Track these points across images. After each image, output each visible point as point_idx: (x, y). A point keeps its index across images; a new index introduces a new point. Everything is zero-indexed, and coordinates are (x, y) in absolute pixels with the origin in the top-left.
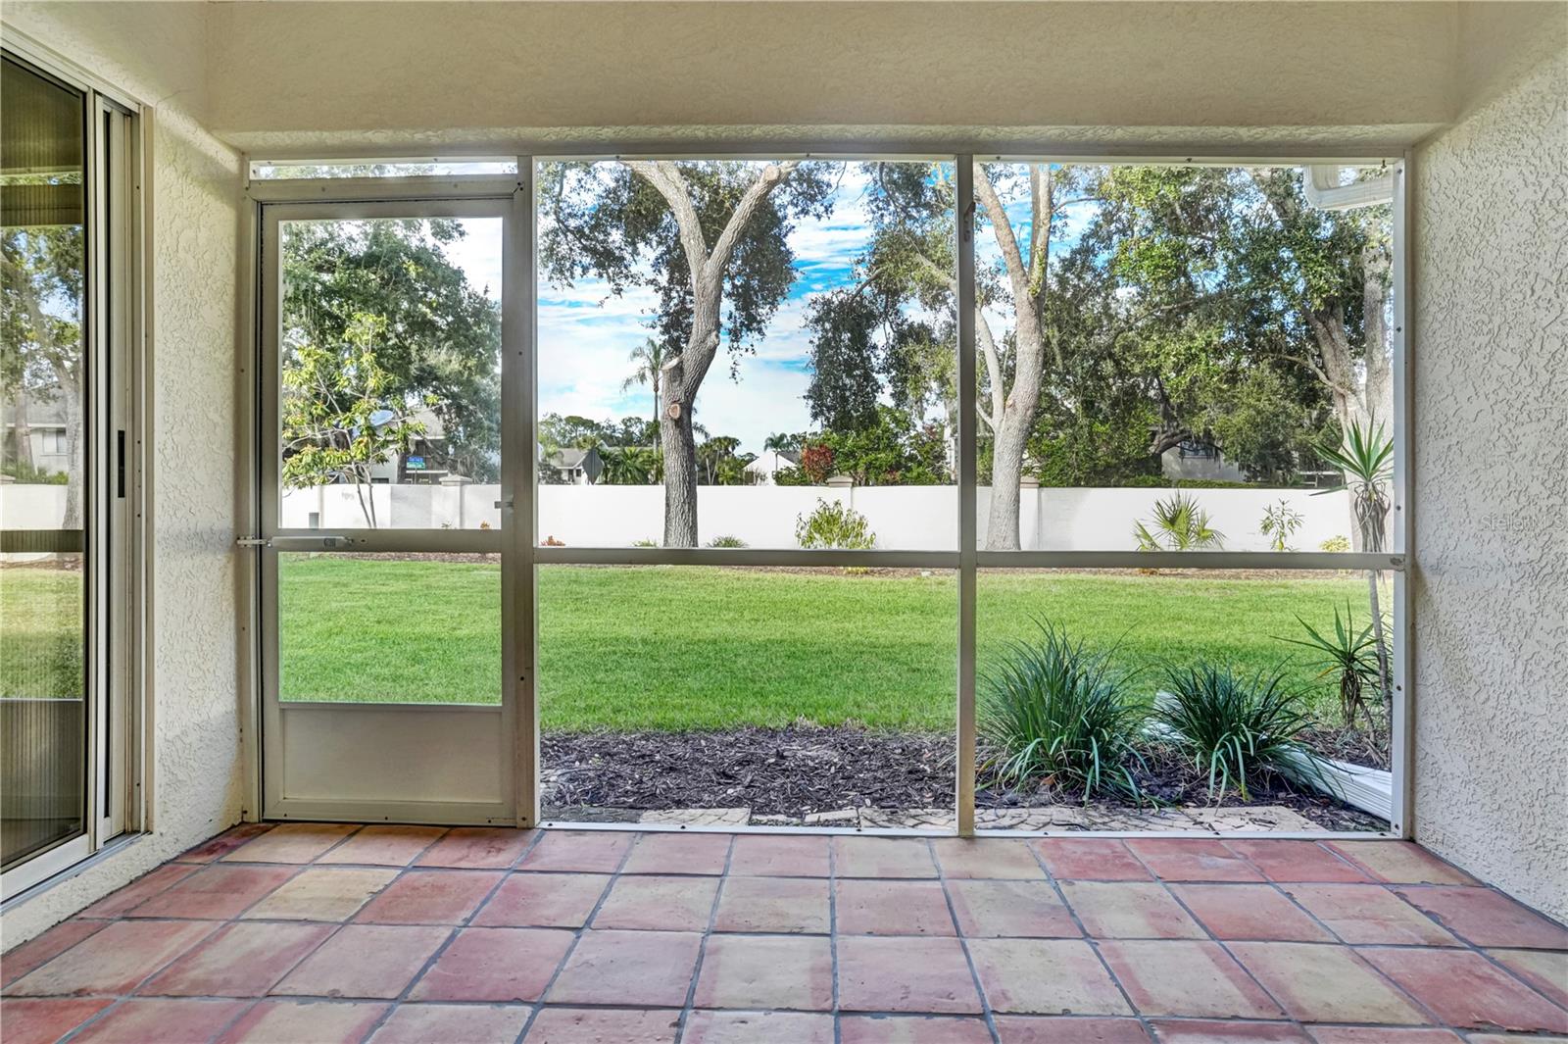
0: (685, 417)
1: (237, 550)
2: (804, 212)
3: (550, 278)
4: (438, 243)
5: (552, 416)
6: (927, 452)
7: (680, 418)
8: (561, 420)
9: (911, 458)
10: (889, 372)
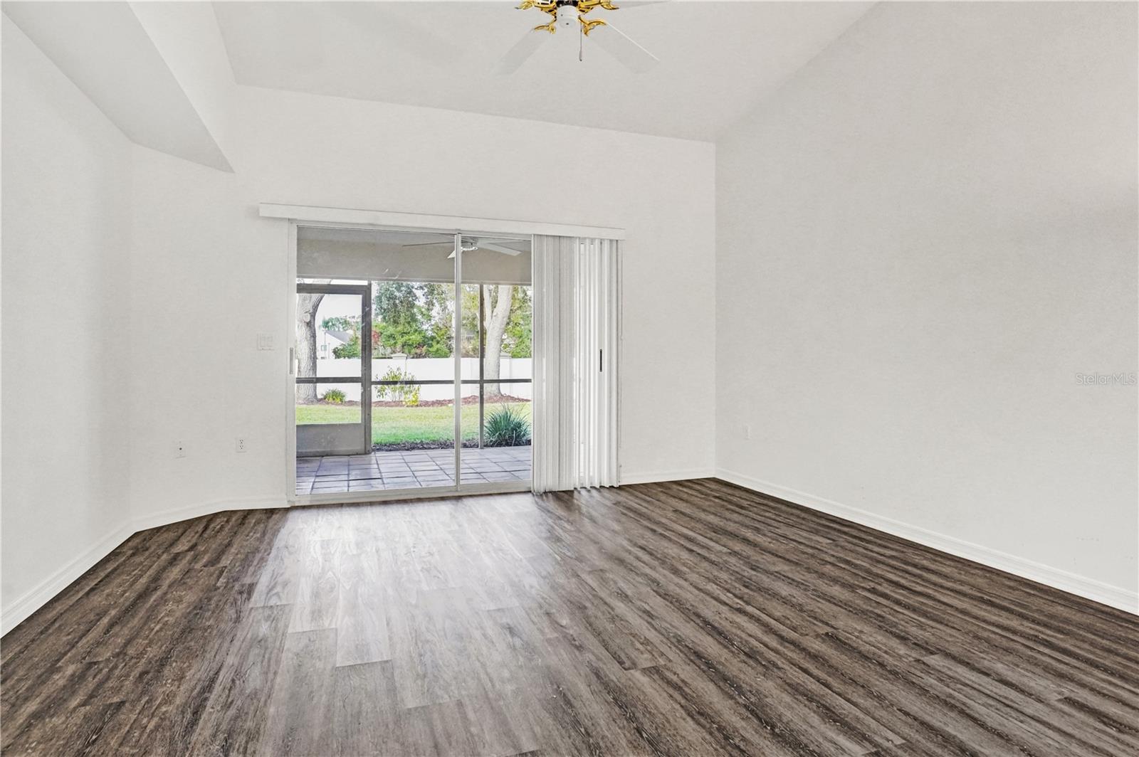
0: (312, 321)
6: (443, 335)
7: (310, 322)
9: (433, 338)
10: (423, 289)
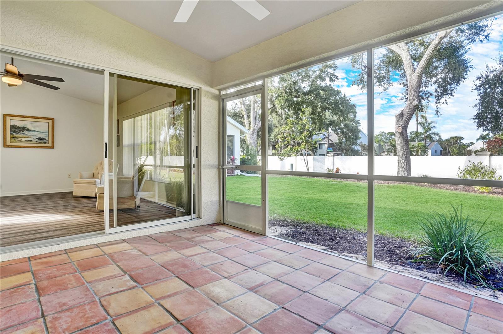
1: (219, 169)
2: (473, 41)
3: (362, 89)
4: (331, 83)
5: (382, 133)
7: (402, 132)
8: (385, 134)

::::::::

The expected answer is the data retyped exactly, without pictures.

Track these points across images. After each image, output each visible point as point_idx: (x, y). A point keeps its index across images; a new index introduces a new point. Everything is zero-indexed, and coordinates are (x, y) in absolute pixels with the origin in the top-left.
0: (685, 417)
1: (237, 550)
2: (804, 212)
3: (550, 278)
4: (438, 243)
5: (552, 416)
6: (927, 452)
7: (680, 418)
8: (561, 420)
9: (911, 458)
10: (889, 372)
0: (312, 321)
6: (443, 335)
7: (310, 322)
9: (433, 338)
10: (423, 289)
1: (219, 169)
2: (473, 41)
3: (362, 89)
4: (331, 83)
5: (382, 133)
7: (402, 132)
8: (385, 134)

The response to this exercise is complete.